**WORK REQUIRED:**
Each line of the listing where the string "undefined" appears is to be identified and copied.

**DATA FOR THIS EXERCISE:**
|---|
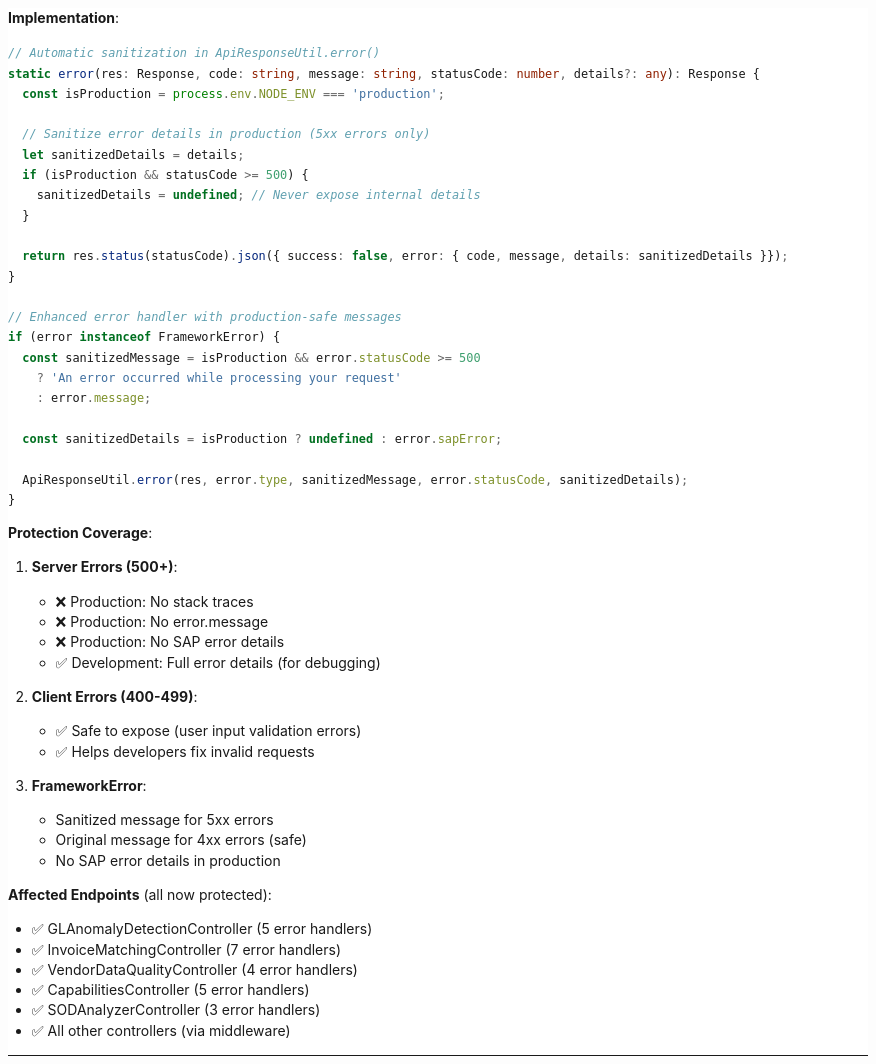 **Implementation**:

```typescript
// Automatic sanitization in ApiResponseUtil.error()
static error(res: Response, code: string, message: string, statusCode: number, details?: any): Response {
  const isProduction = process.env.NODE_ENV === 'production';

  // Sanitize error details in production (5xx errors only)
  let sanitizedDetails = details;
  if (isProduction && statusCode >= 500) {
    sanitizedDetails = undefined; // Never expose internal details
  }

  return res.status(statusCode).json({ success: false, error: { code, message, details: sanitizedDetails }});
}

// Enhanced error handler with production-safe messages
if (error instanceof FrameworkError) {
  const sanitizedMessage = isProduction && error.statusCode >= 500
    ? 'An error occurred while processing your request'
    : error.message;

  const sanitizedDetails = isProduction ? undefined : error.sapError;

  ApiResponseUtil.error(res, error.type, sanitizedMessage, error.statusCode, sanitizedDetails);
}
```

**Protection Coverage**:

1. **Server Errors (500+)**:
   - ❌ Production: No stack traces
   - ❌ Production: No error.message
   - ❌ Production: No SAP error details
   - ✅ Development: Full error details (for debugging)

2. **Client Errors (400-499)**:
   - ✅ Safe to expose (user input validation errors)
   - ✅ Helps developers fix invalid requests

3. **FrameworkError**:
   - Sanitized message for 5xx errors
   - Original message for 4xx errors (safe)
   - No SAP error details in production

**Affected Endpoints** (all now protected):
- ✅ GLAnomalyDetectionController (5 error handlers)
- ✅ InvoiceMatchingController (7 error handlers)
- ✅ VendorDataQualityController (4 error handlers)
- ✅ CapabilitiesController (5 error handlers)
- ✅ SODAnalyzerController (3 error handlers)
- ✅ All other controllers (via middleware)

---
|---|
**ANSWER BELOW:**
    sanitizedDetails = undefined; // Never expose internal details
  const sanitizedDetails = isProduction ? undefined : error.sapError;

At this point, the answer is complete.